Start of Task input

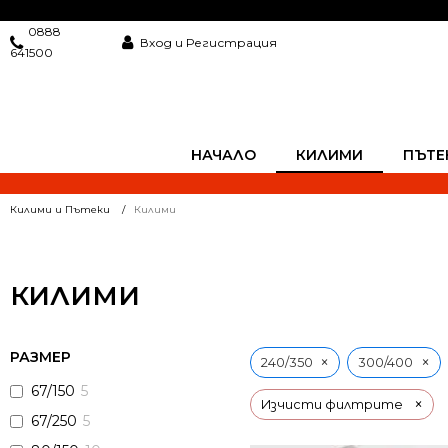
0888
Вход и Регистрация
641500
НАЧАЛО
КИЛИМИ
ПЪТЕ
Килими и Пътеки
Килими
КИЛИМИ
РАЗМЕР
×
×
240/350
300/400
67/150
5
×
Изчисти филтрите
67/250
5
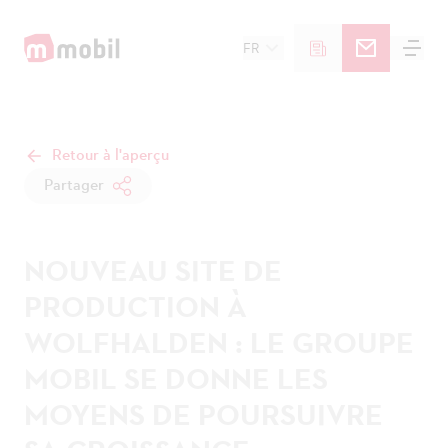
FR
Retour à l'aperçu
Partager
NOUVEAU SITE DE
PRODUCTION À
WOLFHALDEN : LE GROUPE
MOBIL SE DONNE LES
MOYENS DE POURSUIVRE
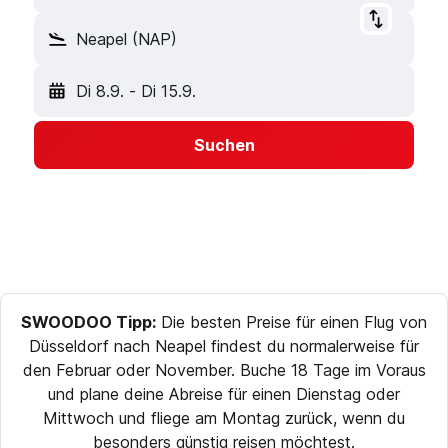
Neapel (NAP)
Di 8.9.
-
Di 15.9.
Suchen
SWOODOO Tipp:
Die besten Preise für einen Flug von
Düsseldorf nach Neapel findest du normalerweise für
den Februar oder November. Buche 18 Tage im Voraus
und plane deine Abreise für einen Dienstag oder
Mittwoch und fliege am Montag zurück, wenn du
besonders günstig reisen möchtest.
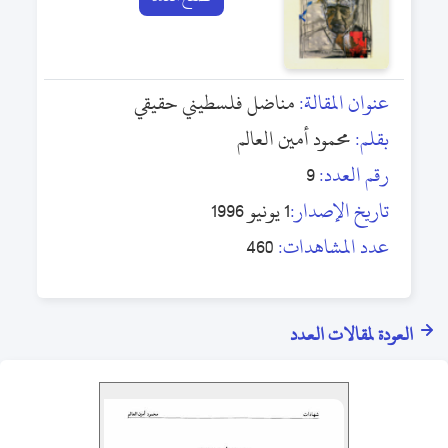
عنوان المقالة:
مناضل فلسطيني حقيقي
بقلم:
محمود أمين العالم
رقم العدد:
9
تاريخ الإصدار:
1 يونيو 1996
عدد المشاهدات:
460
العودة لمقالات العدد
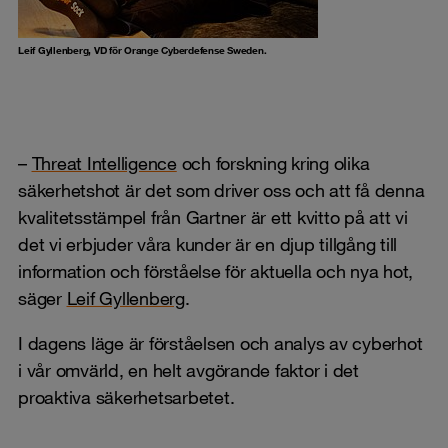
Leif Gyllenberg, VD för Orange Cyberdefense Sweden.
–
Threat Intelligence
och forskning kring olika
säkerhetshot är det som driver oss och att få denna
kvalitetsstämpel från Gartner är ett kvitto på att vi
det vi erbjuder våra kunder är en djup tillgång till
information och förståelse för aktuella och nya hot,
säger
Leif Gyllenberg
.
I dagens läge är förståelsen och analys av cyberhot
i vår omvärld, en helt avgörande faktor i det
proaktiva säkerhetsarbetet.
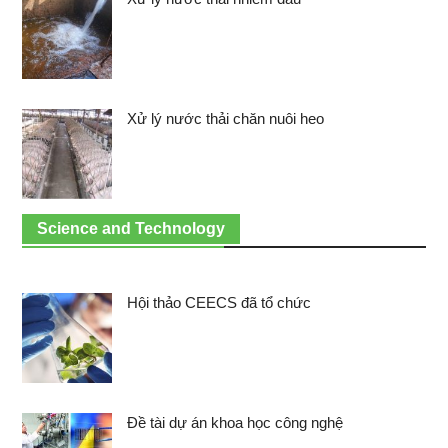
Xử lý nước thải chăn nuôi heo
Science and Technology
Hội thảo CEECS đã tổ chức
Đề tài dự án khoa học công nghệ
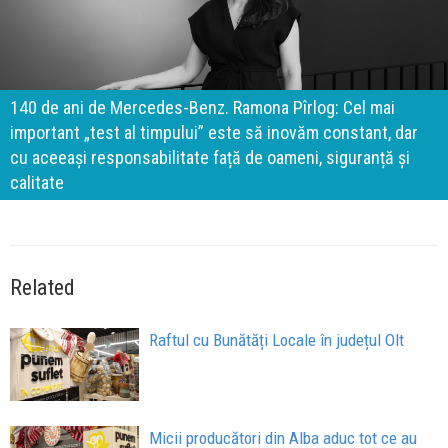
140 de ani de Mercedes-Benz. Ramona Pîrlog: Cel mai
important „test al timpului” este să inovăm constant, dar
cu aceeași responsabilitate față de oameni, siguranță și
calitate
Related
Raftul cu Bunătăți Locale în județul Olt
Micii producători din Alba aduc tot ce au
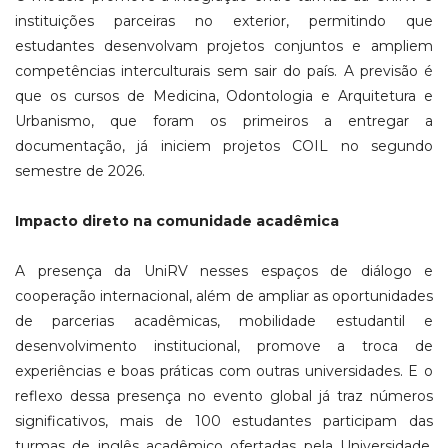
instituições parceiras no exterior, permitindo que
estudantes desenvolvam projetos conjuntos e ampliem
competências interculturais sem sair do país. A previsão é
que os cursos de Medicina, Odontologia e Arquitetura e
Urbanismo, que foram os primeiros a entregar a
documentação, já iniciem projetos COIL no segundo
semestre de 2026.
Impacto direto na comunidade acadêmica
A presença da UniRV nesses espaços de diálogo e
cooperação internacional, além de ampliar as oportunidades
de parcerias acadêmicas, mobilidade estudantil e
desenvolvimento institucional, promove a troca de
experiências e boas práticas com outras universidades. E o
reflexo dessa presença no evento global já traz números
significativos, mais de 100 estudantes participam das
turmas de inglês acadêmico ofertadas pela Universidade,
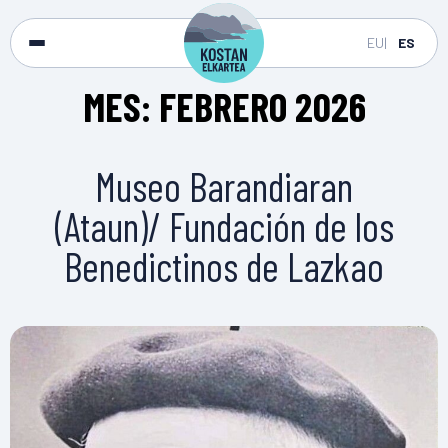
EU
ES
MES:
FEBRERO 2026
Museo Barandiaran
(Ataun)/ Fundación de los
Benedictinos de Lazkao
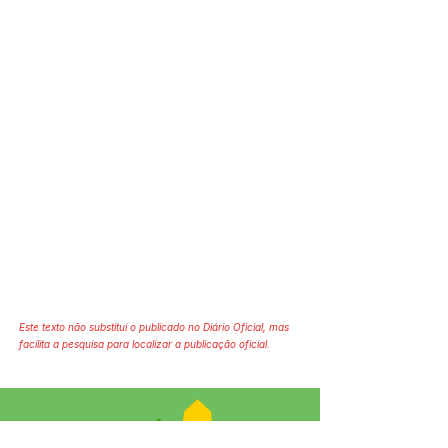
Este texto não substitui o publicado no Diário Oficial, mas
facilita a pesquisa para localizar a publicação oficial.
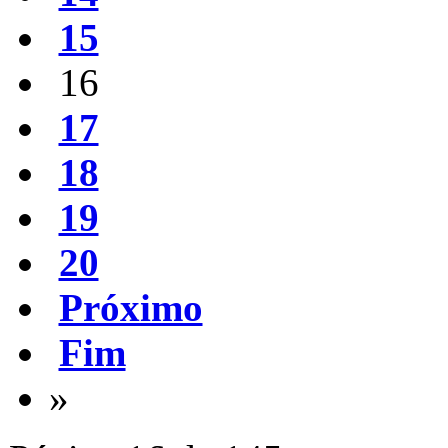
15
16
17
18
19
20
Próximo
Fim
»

End of Task input

Exercise details — Could the material above be given again in full and exactly, with its pictures left out?

Your solution —
0888
Вход и Регистрация
641500
НАЧАЛО
КИЛИМИ
ПЪТЕ
Килими и Пътеки
Килими
КИЛИМИ
РАЗМЕР
×
×
240/350
300/400
67/150
5
×
Изчисти филтрите
67/250
5
FR
Retour à l'aperçu
Partager
NOUVEAU SITE DE
PRODUCTION À
WOLFHALDEN : LE GROUPE
MOBIL SE DONNE LES
MOYENS DE POURSUIVRE
Neapel (NAP)
Di 8.9.
-
Di 15.9.
Suchen
SWOODOO Tipp:
Die besten Preise für einen Flug von
Düsseldorf nach Neapel findest du normalerweise für
den Februar oder November. Buche 18 Tage im Voraus
und plane deine Abreise für einen Dienstag oder
Mittwoch und fliege am Montag zurück, wenn du
besonders günstig reisen möchtest.
عنوان المقالة:
مناضل فلسطيني حقيقي
بقلم:
محمود أمين العالم
رقم العدد:
9
تاريخ الإصدار:
1 يونيو 1996
عدد المشاهدات:
460
العودة لمقالات العدد
Leif Gyllenberg, VD för Orange Cyberdefense Sweden.
–
Threat Intelligence
och forskning kring olika
säkerhetshot är det som driver oss och att få denna
kvalitetsstämpel från Gartner är ett kvitto på att vi
det vi erbjuder våra kunder är en djup tillgång till
information och förståelse för aktuella och nya hot,
säger
Leif Gyllenberg
.
I dagens läge är förståelsen och analys av cyberhot
i vår omvärld, en helt avgörande faktor i det
proaktiva säkerhetsarbetet.
Xử lý nước thải chăn nuôi heo
Science and Technology
Hội thảo CEECS đã tổ chức
Đề tài dự án khoa học công nghệ
140 de ani de Mercedes-Benz. Ramona Pîrlog: Cel mai
important „test al timpului” este să inovăm constant, dar
cu aceeași responsabilitate față de oameni, siguranță și
calitate
Related
Raftul cu Bunătăți Locale în județul Olt
Micii producători din Alba aduc tot ce au
instituições parceiras no exterior, permitindo que
estudantes desenvolvam projetos conjuntos e ampliem
competências interculturais sem sair do país. A previsão é
que os cursos de Medicina, Odontologia e Arquitetura e
Urbanismo, que foram os primeiros a entregar a
documentação, já iniciem projetos COIL no segundo
semestre de 2026.
Impacto direto na comunidade acadêmica
A presença da UniRV nesses espaços de diálogo e
cooperação internacional, além de ampliar as oportunidades
de parcerias acadêmicas, mobilidade estudantil e
desenvolvimento institucional, promove a troca de
experiências e boas práticas com outras universidades. E o
reflexo dessa presença no evento global já traz números
significativos, mais de 100 estudantes participam das
turmas de inglês acadêmico ofertadas pela Universidade,
EU
ES
MES:
FEBRERO 2026
Museo Barandiaran
(Ataun)/ Fundación de los
Benedictinos de Lazkao
Este texto não substitui o publicado no Diário Oficial, mas
facilita a pesquisa para localizar a publicação oficial.
15
16
17
18
19
20
Próximo
Fim
»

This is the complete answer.